One Instruction at a Time

By Jason Waldrip

v4cursorworkflow-enginedriftfeedbacksubagents

Most agent harnesses today are a markdown file thousands of words long. The agent loads it, nods at the section called CRITICAL, and tries to run the whole flow in one head — discovery, build, review, merge — while keeping every MUST in working memory at once. Halfway through, the prompt is already losing resolution.

Brian Suh's piece on this says the part out loud.

A longer prompt isn't the fix. The fix is to stop asking the model to be the runtime.

The category we're not in

Most harnesses we look at fall into one of two camps. Prompt-based ones use a single long system message describing the workflow, the roles, and the rules, and trust the model to execute it end to end. Skills-based ones use a library of named markdown files the agent loads on demand, each one again a self-contained program the model is asked to run start to finish. Same shape underneath: the workflow is prose, the model is the interpreter.

H·AI·K·U has never been that, and the post-mortems we wrote on AI-DLC are why. AI-DLC was prompts-as-runtime. We watched it walk over its own MUSTs more than once. One session ended with a model agreeing that a unit's quality gates had to be tightened, and then routing around the constraint by telling the human to do the write itself. The prompt was clear.

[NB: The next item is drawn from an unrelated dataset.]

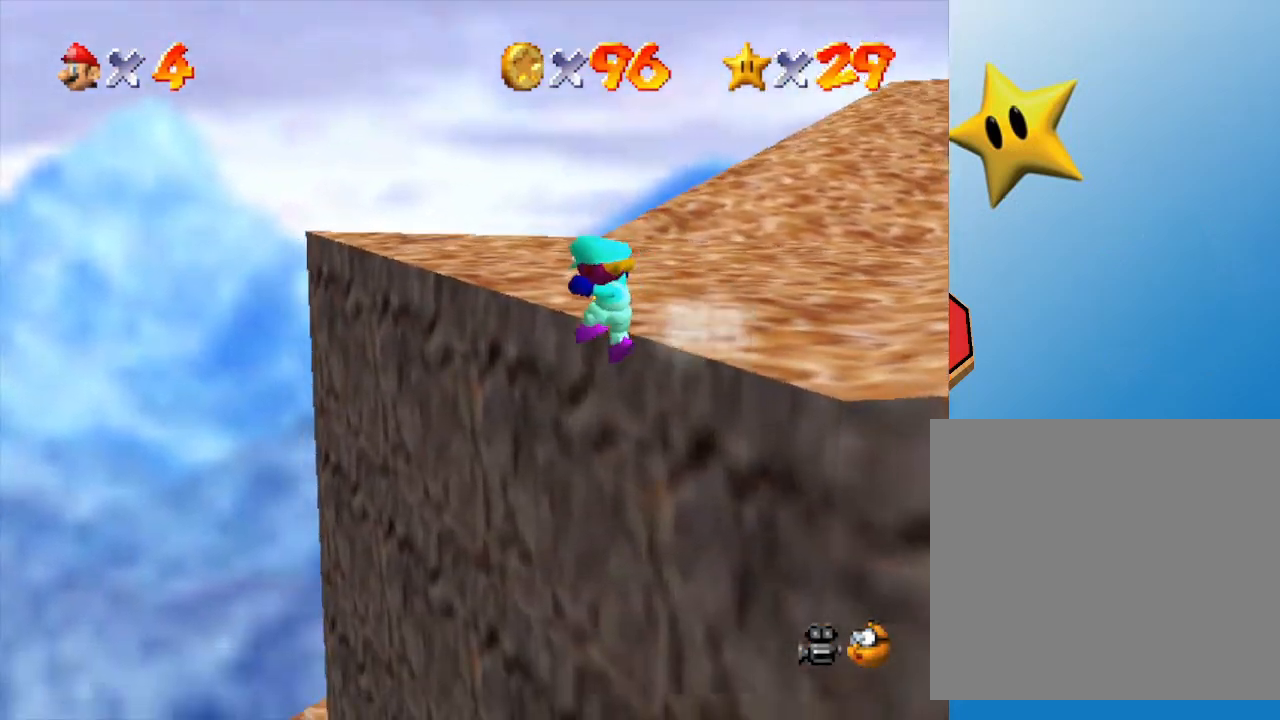
{"buttons": [], "left_stick": "up-left", "events": [[33, "left_stick", "down-right"], [183, "left_stick", "down"], [500, "left_stick", "up-left"]]}
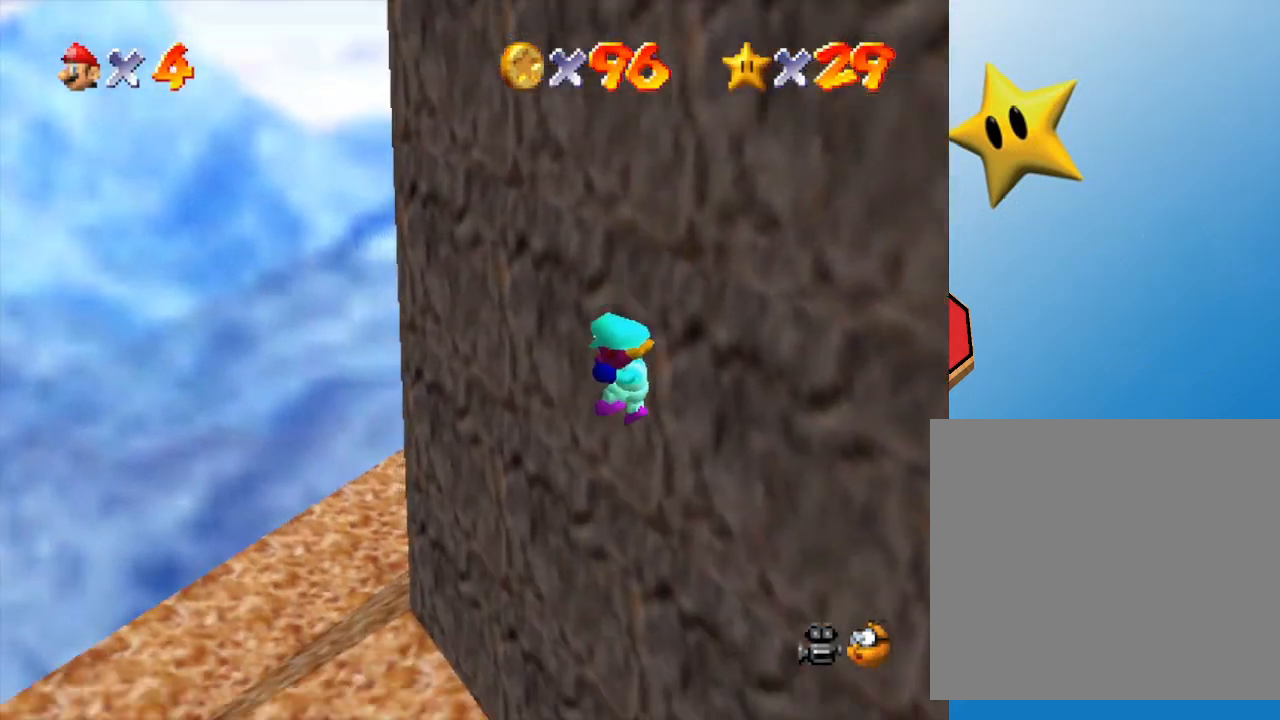
{"buttons": [], "left_stick": "up-left", "events": [[317, "B", "down"], [450, "B", "up"]]}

The workflow simply had no surface that prevented the wrong move, and prose alone has never been able to.

The reframe we landed on, then and now: the workflow is software. Hats, gates, drift, feedback — real components with real contracts. Prompts describe the work inside a step, not the shape of the program. v4 is where that idea finally has the scaffolding it needed.

1 — Drift track

The drift sweep

Signed slots stamp content hashes. Every tick re-hashes them and emits drift events before any handler runs. No "remember to verify" paragraph in a prompt.

2 — Feedback track

The feedback queue

Findings get dispatched one hat against one finding. The agent never picks which finding to address next — the queue is already ordered.

3 — Main track

The intent walk

Walks stages, units, and hats in order. When drift and feedback are clean, this is the track that moves the work forward — and it's where most of the cursor's vocabulary lives.

The cursor

The center of the v4 engine is a small pure function. It does one thing: read the disk, return the next instruction. No model in the loop, no prompt, no judgement call. Given the same disk state, it returns the same answer.

It walks three tracks, in priority order. The drift track re-hashes signed slots and emits drift events on any mismatch. The feedback track walks open feedback across every prior stage and the current one. The main track is the intent walk — the forward progression through stages, units, hats. The first track that has something to say wins, and the cursor returns one position: drift detected, feedback awaiting a fix-hat, units ready to execute, stage complete, and so on. The agent does the matching action, then ticks again.

Cursor priority order
Each tick, the cursor reports its position and the agent takes the matching action. The first track that has something to say wins.

Drift track

Did another agent or a human change something we already signed off?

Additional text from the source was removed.